There had been some frustration among supporters of a deal that more progress was not being made. “We’ve had 20 years of failure on these trans-Atlantic initiatives,” Mr. Schott said, adding, “Before they signed on the dotted line they wanted to make sure there weren’t any potholes that would trip them up.”
Tariffs on goods traveling between the United States and Europe are low, averaging about 3 percent, but proponents say that the savings from eliminating duties would still be significant because the volume of trade is so enormous. Trade in goods between Europe and the United States totaled $646 billion last year, according to United States government figures.
On Tuesday, two powerful American senators on the committee that would consider any draft trade agreement before it could get a Senate vote, warned that any deal must open Europe to American farm products.
Max Baucus, Democrat of Montana, who is chairman of the Senate Finance Committee, and Orrin G. Hatch of Utah, the highest-ranking Republican on the committee, wrote that a trade deal presented an “enticing opportunity” in a letter to Ron Kirk, the United States trade representative. European leaders, including Prime Minister David Cameron of Britain and Chancellor Angela Merkel of Germany, have been pushing for a trade deal as a low-cost way of stimulating their struggling economies. The United States Chamber of Commerce and large companies like General Electric have also lobbied for an agreement.
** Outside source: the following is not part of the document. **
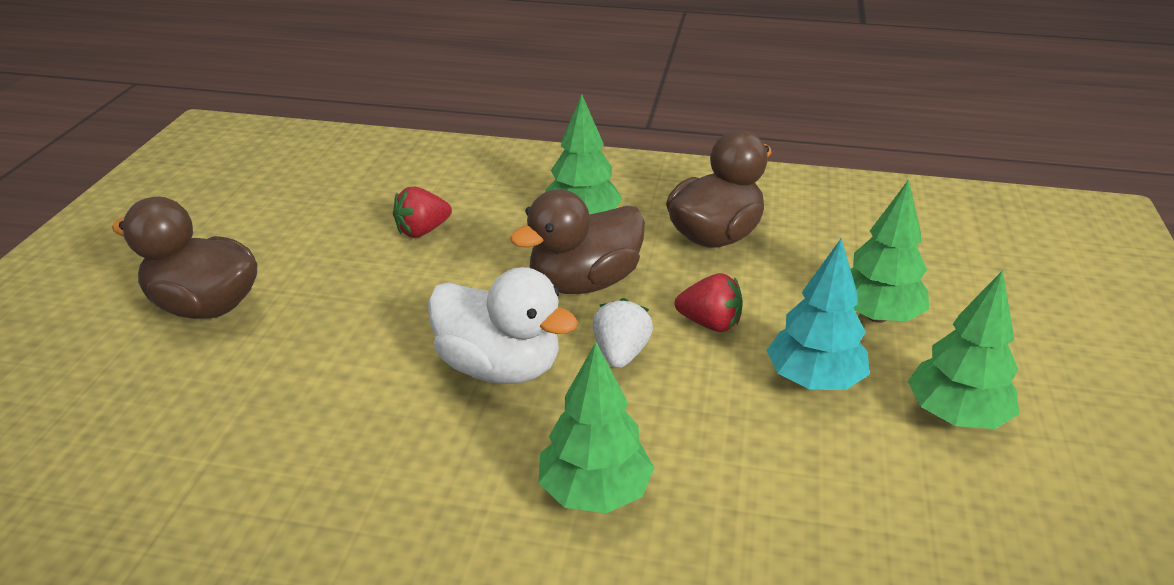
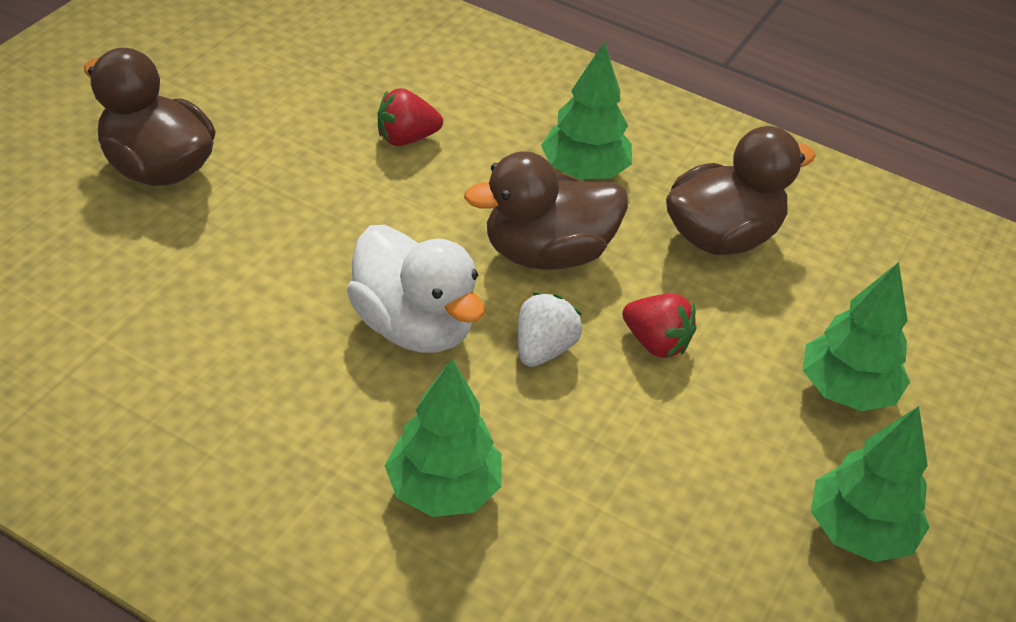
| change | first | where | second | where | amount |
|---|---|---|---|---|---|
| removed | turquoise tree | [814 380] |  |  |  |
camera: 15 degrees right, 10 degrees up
Potentially more important than abolishing tariffs, but also much more complicated, would be a deal that harmonized regulations on products like food, cars, toys and pharmaceuticals. Automobile manufacturers would like to see agreement on safety and emissions standards for cars, reducing or eliminating the need to build different versions for the American and European markets.
Matthias Wissmann, head of the German Association of the Automotive Industry, said that harmonizing safety features would save several hundred dollars per automobile. Mr. De Gucht, who is expected to lead the talks on the European side, said that a deal could provide vital leverage over emerging powerhouses like China.